I use the threshold logic from earlier to get a pixel intensity cutoff to isolate the key frequencies. This time, I am using a non-windowed image because when I inverse FFT, I want the result to have edges.

Top: colored-over image centered log magnitude FFT and histogram of pixel intensities. Bottom: Mask keeping only pixels with log pixel intensity > 4 and annotated histogram

The resulting mask can be used as a filter. I multiply the original FFT by it, then perform de-centering and inverse FFT.

The resulting filtered image has hexagonal features! If I manually measure the center-to-center subunit distance along both of the key hexagonal frequencies, I get 16.24 nm and 29.6 nm. That is pretty close to the calculated center-to-center spacings! The error margin can be attributed to human error when trying to estimate the center of hexagons.

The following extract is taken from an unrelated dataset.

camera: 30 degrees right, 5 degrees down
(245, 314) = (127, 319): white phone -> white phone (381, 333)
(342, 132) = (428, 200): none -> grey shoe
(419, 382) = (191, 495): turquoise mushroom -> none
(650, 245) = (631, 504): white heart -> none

Close up of filtered reconstruction. Manually measured subunit center-to-center distance of 16.24 nm along periodic frequency of the blue ring (higher frequency).

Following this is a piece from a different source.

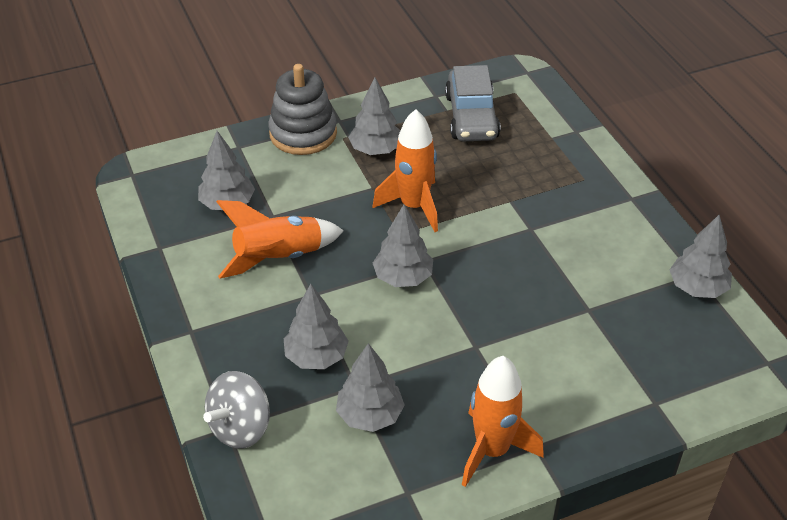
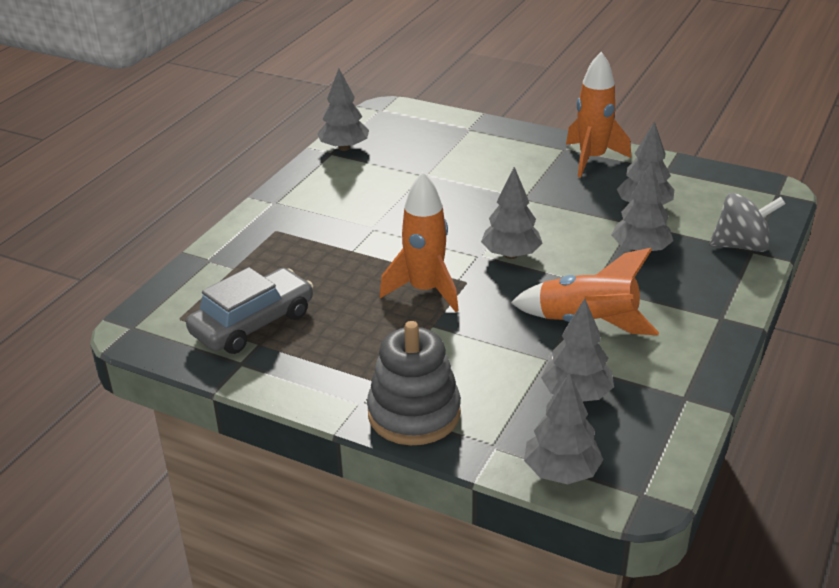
camera: 130 degrees left, 10 degrees down
(376, 150) = (377, 352): grey tree -> grey tree (561, 472)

Close up of filtered reconstruction. Manually measured subunit center-to-center distance of 29.60 nm along periodic frequency of the red ring (lower frequency).

I can see what I filtered out by inverting the mask and doing the same inverse FFT reconstruction process. I have used an orange color map to display the faint noise more clearly.

Inverted filtered FFT and resulting inverse FFT.

5 CONCLUSION

The 2D discrete Fast Fourier plot is a nice tool for picking out key periodic frequencies in an image. By using FFT analysis, I determined that the ‘Hot Peanuts’ bacteria S-layer had a hexagonal lattice pattern, and center-to-center subunit spacings of 29.4 nm and 17.0 nm.

This analysis was verified by comparing the ‘Hot Peanut’ FFT lattice pattern to known S-layer FFT patterns and by manually measuring the center-to-center spacing of the hexagonal subunits in a ‘Hot Peanut’ low-pass filtered spatial reconstruction.